EXERCISE ▸ Locate the line that contains "left elbow: (121, 163)" in the entries below, then repeat it and every following line through the line that contains "right knee: (204, 281)", exactly, and no others.

**** SUPPLIED MATERIAL

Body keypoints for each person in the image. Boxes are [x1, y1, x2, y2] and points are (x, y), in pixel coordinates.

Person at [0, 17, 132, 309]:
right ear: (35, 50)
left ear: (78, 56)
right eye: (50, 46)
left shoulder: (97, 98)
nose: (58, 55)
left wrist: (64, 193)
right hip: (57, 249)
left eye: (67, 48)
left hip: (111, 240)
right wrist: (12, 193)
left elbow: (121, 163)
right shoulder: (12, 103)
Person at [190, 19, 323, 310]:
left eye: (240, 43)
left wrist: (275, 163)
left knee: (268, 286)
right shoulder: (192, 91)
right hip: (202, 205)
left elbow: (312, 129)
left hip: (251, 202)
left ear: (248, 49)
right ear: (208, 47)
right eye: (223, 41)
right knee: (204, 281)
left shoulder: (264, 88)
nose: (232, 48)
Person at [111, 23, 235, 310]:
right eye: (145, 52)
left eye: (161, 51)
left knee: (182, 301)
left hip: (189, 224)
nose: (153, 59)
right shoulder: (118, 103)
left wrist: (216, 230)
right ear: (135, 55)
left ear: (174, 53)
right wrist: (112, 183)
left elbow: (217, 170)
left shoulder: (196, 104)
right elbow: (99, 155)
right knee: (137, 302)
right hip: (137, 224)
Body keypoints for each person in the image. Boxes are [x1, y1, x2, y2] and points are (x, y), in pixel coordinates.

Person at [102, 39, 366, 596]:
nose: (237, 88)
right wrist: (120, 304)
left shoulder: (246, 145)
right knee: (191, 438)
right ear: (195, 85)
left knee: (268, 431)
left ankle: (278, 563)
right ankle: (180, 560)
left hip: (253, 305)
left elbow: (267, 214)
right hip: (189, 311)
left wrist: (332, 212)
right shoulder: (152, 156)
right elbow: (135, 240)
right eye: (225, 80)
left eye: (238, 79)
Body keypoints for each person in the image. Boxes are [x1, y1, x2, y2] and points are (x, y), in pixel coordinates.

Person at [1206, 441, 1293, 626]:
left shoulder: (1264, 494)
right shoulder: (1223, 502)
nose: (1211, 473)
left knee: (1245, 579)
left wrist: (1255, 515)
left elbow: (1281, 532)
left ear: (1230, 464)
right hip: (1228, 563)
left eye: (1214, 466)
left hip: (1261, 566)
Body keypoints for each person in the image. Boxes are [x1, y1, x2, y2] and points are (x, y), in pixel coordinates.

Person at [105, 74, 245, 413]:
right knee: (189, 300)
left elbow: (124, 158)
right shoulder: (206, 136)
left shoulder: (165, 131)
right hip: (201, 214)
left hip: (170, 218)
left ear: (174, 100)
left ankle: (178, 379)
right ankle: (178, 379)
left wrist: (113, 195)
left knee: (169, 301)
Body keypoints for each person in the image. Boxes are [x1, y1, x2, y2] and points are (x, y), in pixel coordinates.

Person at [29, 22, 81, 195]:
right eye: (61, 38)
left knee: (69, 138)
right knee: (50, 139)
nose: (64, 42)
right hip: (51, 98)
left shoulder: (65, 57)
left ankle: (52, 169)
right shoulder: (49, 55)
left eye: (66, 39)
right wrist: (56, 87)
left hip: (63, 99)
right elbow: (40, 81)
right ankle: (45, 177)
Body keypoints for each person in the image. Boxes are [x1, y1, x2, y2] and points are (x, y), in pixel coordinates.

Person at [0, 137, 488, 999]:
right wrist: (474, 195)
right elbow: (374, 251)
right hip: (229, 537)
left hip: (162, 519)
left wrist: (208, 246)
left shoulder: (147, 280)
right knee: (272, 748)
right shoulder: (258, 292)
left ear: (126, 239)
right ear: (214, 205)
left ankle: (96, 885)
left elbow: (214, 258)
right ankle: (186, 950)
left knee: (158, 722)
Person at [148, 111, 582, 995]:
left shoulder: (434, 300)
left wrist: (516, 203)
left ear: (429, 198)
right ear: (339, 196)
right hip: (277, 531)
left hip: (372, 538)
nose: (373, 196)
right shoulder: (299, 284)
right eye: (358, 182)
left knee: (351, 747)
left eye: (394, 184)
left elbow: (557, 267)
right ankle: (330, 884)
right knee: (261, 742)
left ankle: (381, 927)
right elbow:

********

WRITTEN ANSWER ▸
left elbow: (121, 163)
right shoulder: (12, 103)
Person at [190, 19, 323, 310]:
left eye: (240, 43)
left wrist: (275, 163)
left knee: (268, 286)
right shoulder: (192, 91)
right hip: (202, 205)
left elbow: (312, 129)
left hip: (251, 202)
left ear: (248, 49)
right ear: (208, 47)
right eye: (223, 41)
right knee: (204, 281)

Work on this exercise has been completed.